El niño, desde el momento de su concepción, goza de toda la dignidad de la persona humana. Esa criatura tiene el derecho a la vida y a la educación. Guiar y desarrollar el intelecto son el fundamento de la tarea educativa de los progenitores.
Los padres son los primeros y principales educadores de sus hijos, ya que existe una continuidad entre la transmisión de la vida humana y la responsabilidad educadora. La familia tiene, por lo tanto, el deber de educar a la prole, ya que es esencial, original y primario frente a otros agentes educativos y es insustituible e inalienable, no puede ser usurpado ni delegado.
El fin de la misión educativa de los padres no puede ser otro que enseñar a amar a sus hijos.
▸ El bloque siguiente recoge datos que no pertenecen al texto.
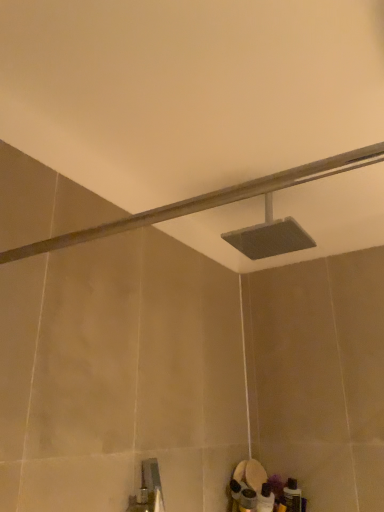
Question: Considering the positions of matte gray showerhead at upper center, which is the second shower from back to front, and matte gray showerhead at center, the 2th shower when ordered from front to back, in the image, is matte gray showerhead at upper center, which is the second shower from back to front, taller or shorter than matte gray showerhead at center, the 2th shower when ordered from front to back,?

Choices:
 (A) tall
 (B) short

Answer: (B)

Question: From the image's perspective, is matte gray showerhead at upper center, which is the second shower from back to front, positioned above or below matte gray showerhead at center, which is the first shower from back to front?

Choices:
 (A) below
 (B) above

Answer: (A)

Question: In the image, is matte gray showerhead at upper center, which is the second shower from back to front, positioned in front of or behind matte gray showerhead at center, which is the first shower from back to front?

Choices:
 (A) behind
 (B) front

Answer: (B)

Question: Considering the positions of matte gray showerhead at center, the 2th shower when ordered from front to back, and matte gray showerhead at upper center, the 1th shower viewed from the front, in the image, is matte gray showerhead at center, the 2th shower when ordered from front to back, bigger or smaller than matte gray showerhead at upper center, the 1th shower viewed from the front,?

Choices:
 (A) small
 (B) big

Answer: (B)

Question: Is matte gray showerhead at center, which is the first shower from back to front, taller or shorter than matte gray showerhead at upper center, which is the second shower from back to front?

Choices:
 (A) short
 (B) tall

Answer: (B)

Question: Is matte gray showerhead at center, which is the first shower from back to front, wider or thinner than matte gray showerhead at upper center, the 1th shower viewed from the front?

Choices:
 (A) thin
 (B) wide

Answer: (A)

Question: From a real-world perspective, relative to matte gray showerhead at upper center, the 1th shower viewed from the front, is matte gray showerhead at center, the 2th shower when ordered from front to back, vertically above or below?

Choices:
 (A) above
 (B) below

Answer: (A)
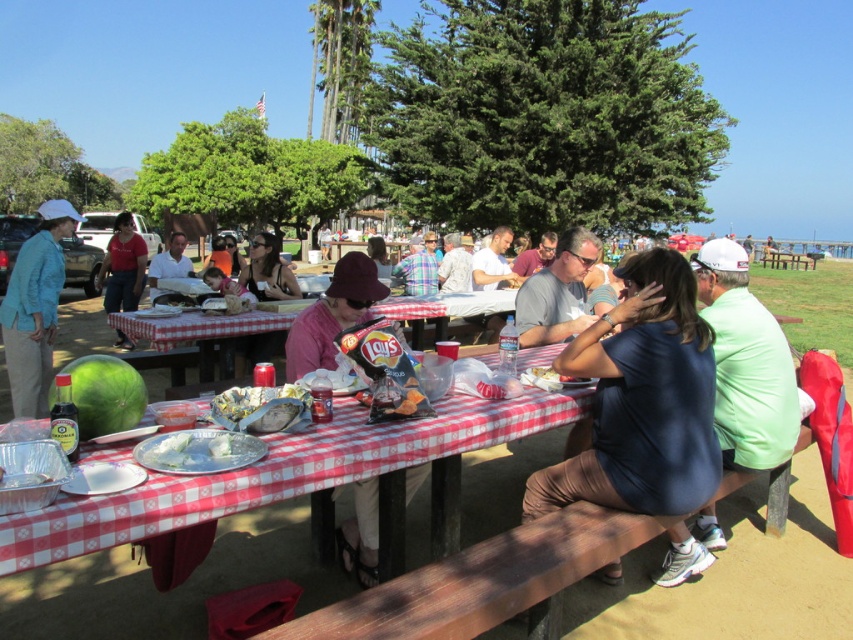
Question: Is the position of pink fabric hat at center less distant than that of matte black shirt at center?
El amor es el alma de la educación. La meta y el motor interno de la educación es el amor de los padres hacia sus propios hijos.
La educación de los descendientes es una proyección y continuación del amor conyugal. No se puede olvidar que todos los agentes educadores son siempre colaboradores de los padres. Los padres deben educar a sus hijos en y para la libertad.
La misión educativa de los padres, más que de transmitir, se trata de contagiar el amor a la verdad, que es la clave de la libertad. Por lo tanto la educación bien lograda es una formación para el uso correcto de la libertad.
Los padres deben dar un testimonio del valor de la vida, encarnado en una existencia concreta. Cuando los hijos son mayores, no hay nada que agradezcan más a sus padres que una educación libre y responsable. La educación de los hijos es el mejor negocio que pueden llevar a cabo los padres, es el negocio de su propia felicidad.
En la Declaración Universal de los Derechos Humanos se manifiesta que “los padres tendrán derecho preferente a escoger el tipo de educación que habrá de darse a sus hijos”. Son los progenitores y no el Estado los titulares del derecho a la formación de sus hijos.